VERSANT - SOFTWARE SOLUTIONS TO INTERNET PERFORMANCE PROBLEMS

SOFTWARE SOLUTIONS TO
INTERNET PERFORMANCE PROBLEMS

An Industry Advisory Paper
by
Versant Object Technology

INTRODUCTION

The Internet and the World Wide Web are among the most far-reaching publishing and communications systems in history. Their capacity to extend this functionality to include global transactioning capabilities holds the potential to revolutionize business the world over. But this potential is at risk as growth in Internet usage outstrips the capacity of existing infrastructure to support it. Specifically, increases in usage and growing complexity in content have dramatically reduced the responsiveness and even accessibility of much of the Web and have earned it the derisive epithet, World Wide Wait. As a result, more and more corporate users have begun building closed, private networks, portending a world of Balkanized systems with limited access, conflicting standards, diminished utility and, ultimately, reduced participation. Bummer.

Conventional approaches to the problem have been slow in coming, piecemeal in approach, and mainly focused on hardware and transmission-based solutions: faster modems, more Web servers, and an almost mystical faith in the imminent salvation of Bigger Pipes, like ATM. Yet all of these approaches have severe limitations ranging from being simply expensive and crippling to being beyond user control and even useless.

Software-based solutions, on the other hand, built on object technology, are available now, can be implemented to address system-wide limitations, cost a fraction of what hardware-based solutions do, exhibit a much greater range of scalability, and can greatly speed the performance of all components in a vastly distributed, hugely scalable network. The experience of the world's telephony industry in adopting these approaches to manage the world's telephone switching and transmission fabric is indicative of the maturity, scalability, performance and robustness of these solutions.

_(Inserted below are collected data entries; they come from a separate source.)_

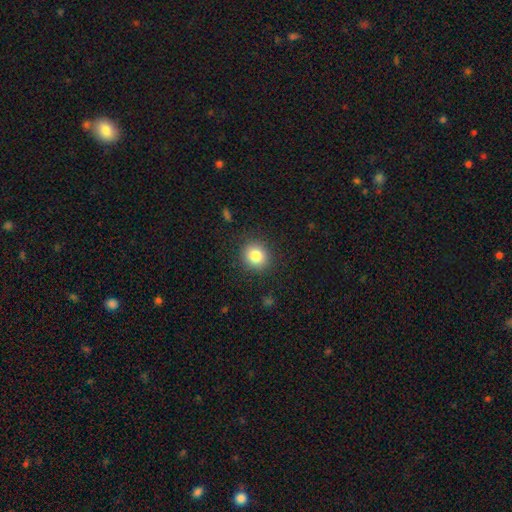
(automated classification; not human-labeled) Smooth or featured?
  - smooth: 82% *
  - star or artifact: 10%
  - featured or disk: 7%
How rounded?
  - round: 85% *
  - in between: 14%
  - cigar-shaped: 1%
Merging?
  - none: 88% *
  - minor disturbance: 8%
  - major disturbance: 3%
  - merger: 1%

This paper is intended for two classes of readers: Web-site managers building large corporate Intranets; and Internet infrastructure providers: ISP's; large content publishers; Web-farm hosters; advanced development tools vendors, and the like. It examines the three most important sources of slow performance on the World Wide Web. It looks at conventional hardware- and transmission-based solutions and compares them with software-based alternatives.

SOURCES OF PERFORMANCE PROBLEMS

A systems view of the World Wide Web reveals three principal "choke points" at which throughput is bottlenecked and performance is degraded. These three problem points are illustrated in Figure 1. The perspective in Figure 1 and throughout this paper is that of a corporate Internet user though the problems and solutions apply equally well to individual users surfing the Web.

Choke Point Number 1: The Illusion of Bandwidth Constraint

The first choke point, User Bandwidth, occurs at the corporate firewall. Dozens to hundreds or even thousands of users access the Internet through a single gateway. This choke point converts LAN speeds, typically 10 Mbps for Ethernet, into a telephone line or leased line connection, commonly operating at 56 Kbps. As Internet usage increases, the average bandwidth available to any one of N number of users becomes simply the size of the pipe divided by N. As the net-connected user population grows, the conventional solution to this problem is to install more gateways thereby increasing hardware costs, diffusing control and raising maintenance overhead.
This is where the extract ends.